Comment fonctionne le double opt-in ?
Le double opt-in comporte deux étapes. D'abord, la personne saisit son adresse dans un formulaire. Ensuite, la plateforme envoie à cette adresse un lien de confirmation unique, et le contact reste non contactable — en attente — jusqu'à ce qu'il clique. Seul le clic le fait passer à « confirmé ». Un seul clic fait trois choses à la fois : il prouve que l'adresse existe, prouve que la personne contrôle la boîte de réception, et horodate une action délibérée que vous pouvez stocker dans le registre de consentement. Les adresses qui ne confirment jamais sont écartées sans bruit.
Single opt-in ou double opt-in : quel compromis ?
Le single opt-in rend l'adresse contactable dès l'envoi du formulaire — une étape, un maximum d'inscriptions, aucune attente. En contrepartie, tout ce qui est saisi entre dans votre liste : fautes de frappe, adresses jetables, robots qui remplissent les formulaires, et personnes qui saisissent par erreur l'adresse d'un tiers. Le double opt-in filtre tout cela avant le premier vrai message, au prix des contacts qui s'inscrivent mais ne cliquent jamais la confirmation. Moins de noms, mais des noms réels — ce qui limite les bounces et les plaintes pour spam et garde votre liste de suppression courte.

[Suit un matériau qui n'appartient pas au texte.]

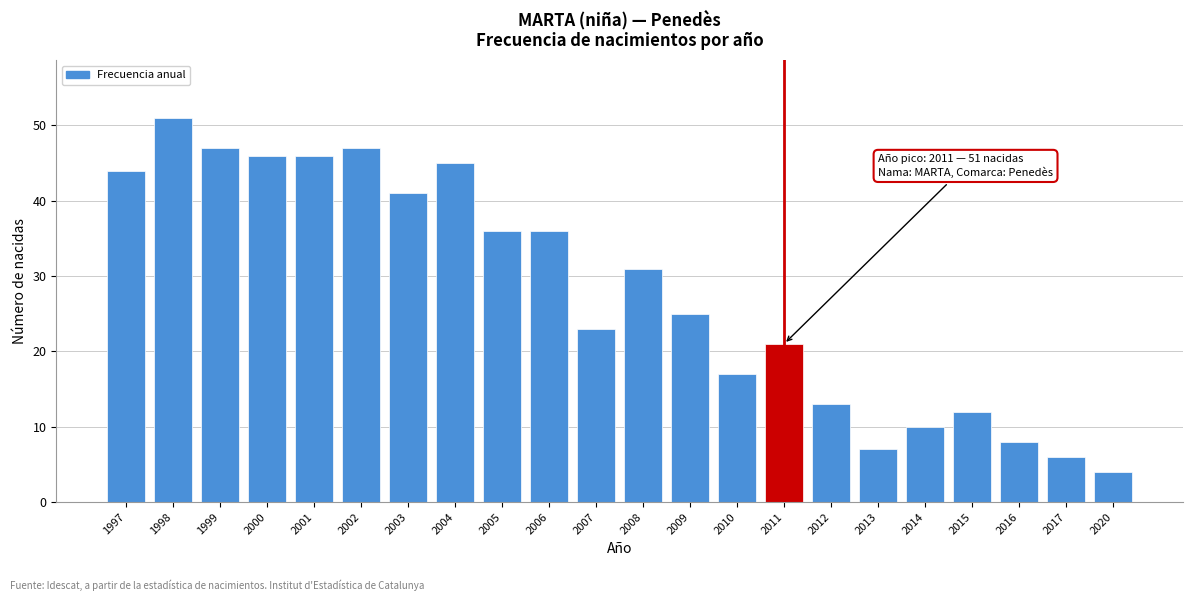

Reading left to right, list all the values displayed in this chart.

1997=44	1998=51	1999=47	2000=46	2001=46	2002=47	2003=41	2004=45	2005=36	2006=36	2007=23	2008=31	2009=25	2010=17	2011=21	2012=13	2013=7	2014=10	2015=12	2016=8	2017=6	2020=4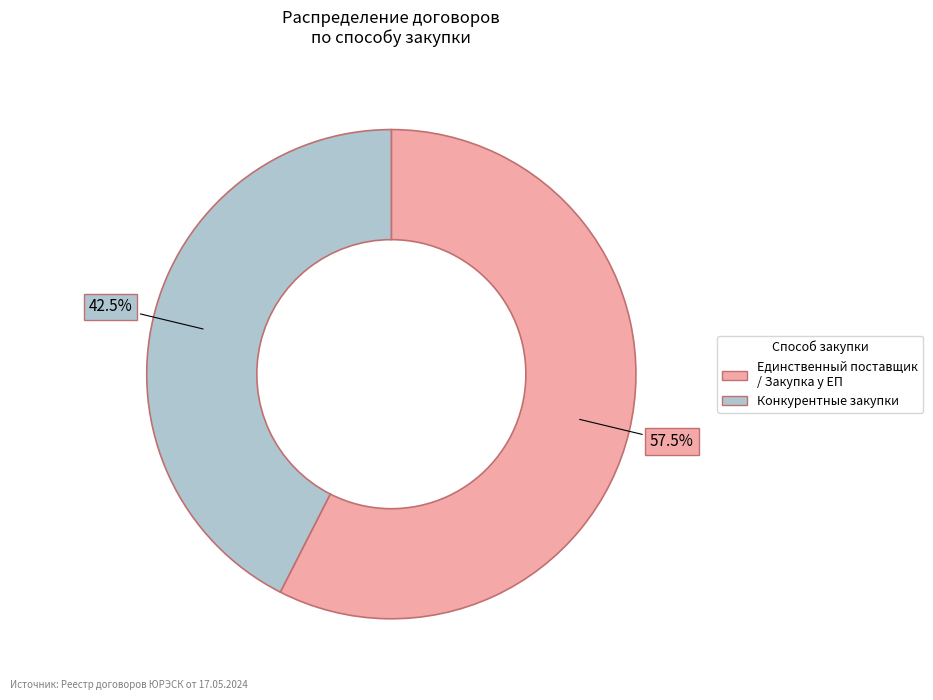

What portion of the pie excludes Конкурентные закупки?

57.5%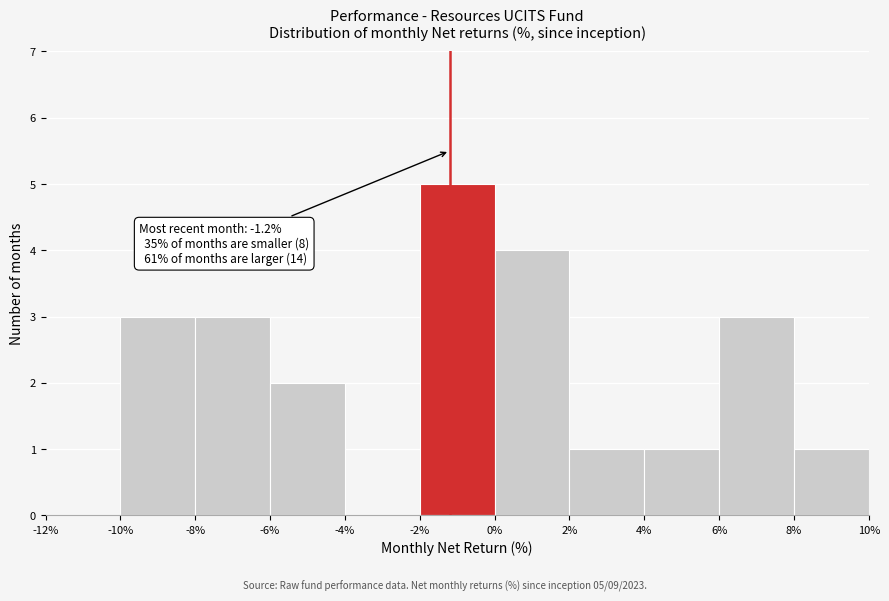

Which range on the x-axis has the tallest bar?

-2% to 0%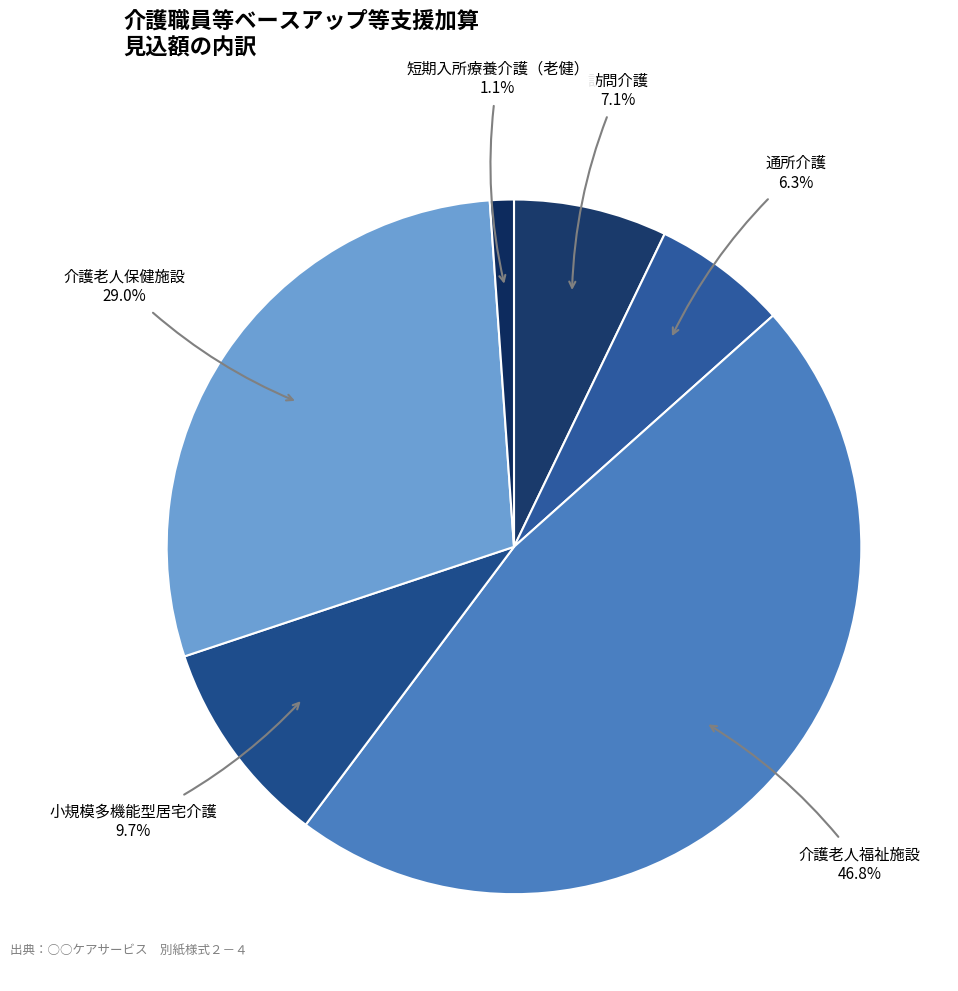

Count the number of slices in the pie.

6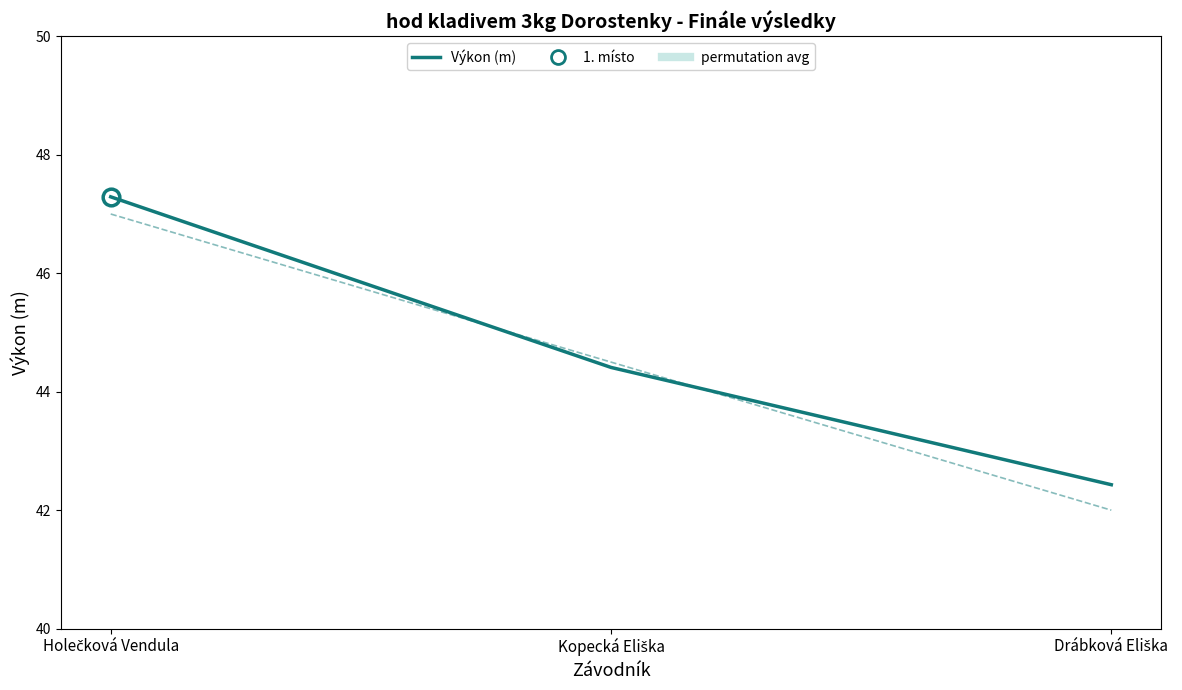

Rank the categories by Výkon (m) value from lowest to highest.

Drábková Eliška, Kopecká Eliška, Holečková Vendula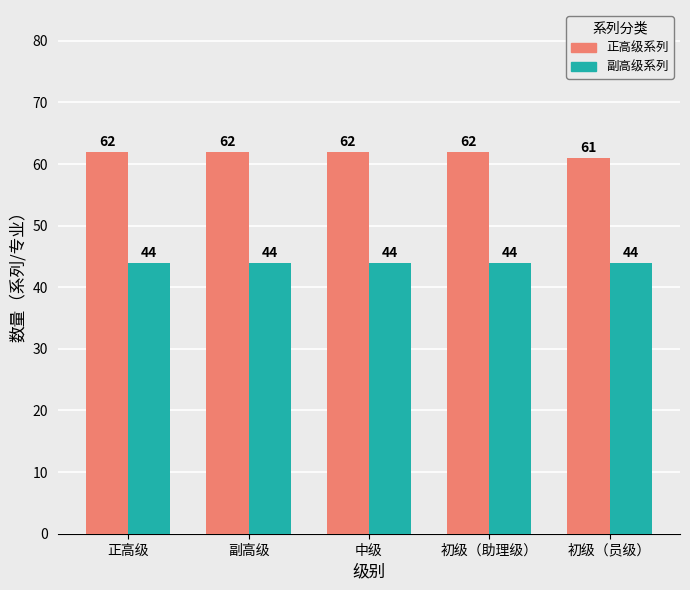

The value of 副高级系列 at 初级（助理级） is 44. True or false?

True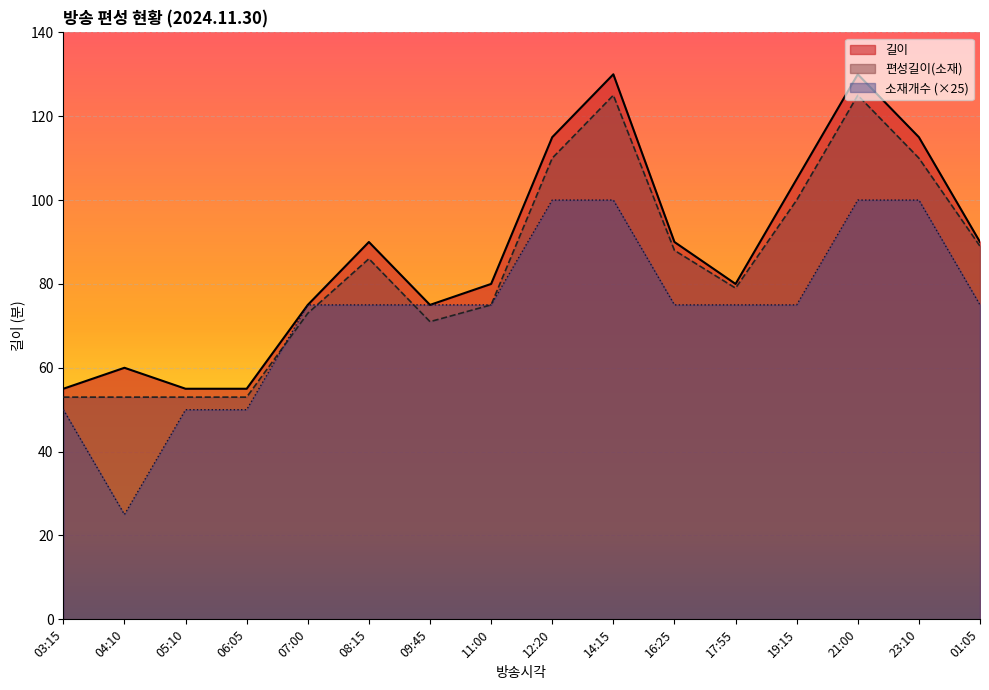

The value of 편성길이(소재) at 21:00 is 125. True or false?

True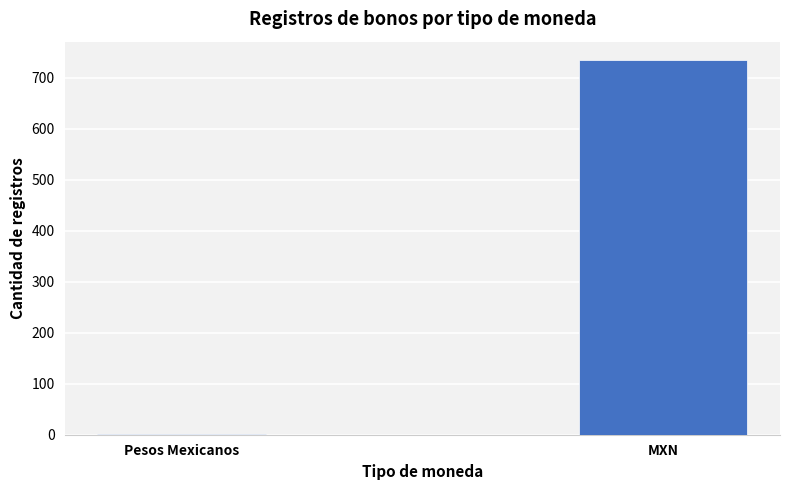

What is the greatest value displayed?

734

Le RGPD impose-t-il le double opt-in ?
Non — aucune clause du RGPD ne nomme le double opt-in, et le single opt-in peut être licite si le consentement est libre, spécifique et éclairé. Ce que le RGPD exige, c'est de pouvoir démontrer le consentement (article 7). Le double opt-in est simplement la façon la plus propre de produire cette preuve : le clic de confirmation rattache le consentement à une adresse que la personne contrôle de façon vérifiable. Plusieurs régulateurs européens, dont des autorités de protection des données allemandes et la CNIL en pratique, le considèrent comme une bonne pratique pour cette raison précise. La mise en œuvre est détaillée dans RGPD et auto-hébergement ; cette fiche se limite à définir le terme.
Pourquoi c'est important pour une équipe de deux personnes
Un petit expéditeur n'a aucune marge de réputation. Un lot d'adresses fausses ou mal saisies se transforme en hard bounces et en plaintes pour spam dès votre première campagne, et les fournisseurs de messagerie sanctionnent vite — plus la liste est petite, plus chaque mauvaise adresse pèse sur vos taux. Le double opt-in tient ces adresses à l'écart avant qu'elles ne coûtent quoi que ce soit, ce qui en fait l'une des protections les moins chères de la délivrabilité e-mail pour les startups. L'e-mail de confirmation lui-même est transactionnel : il part que la personne figure ou non sur une liste marketing.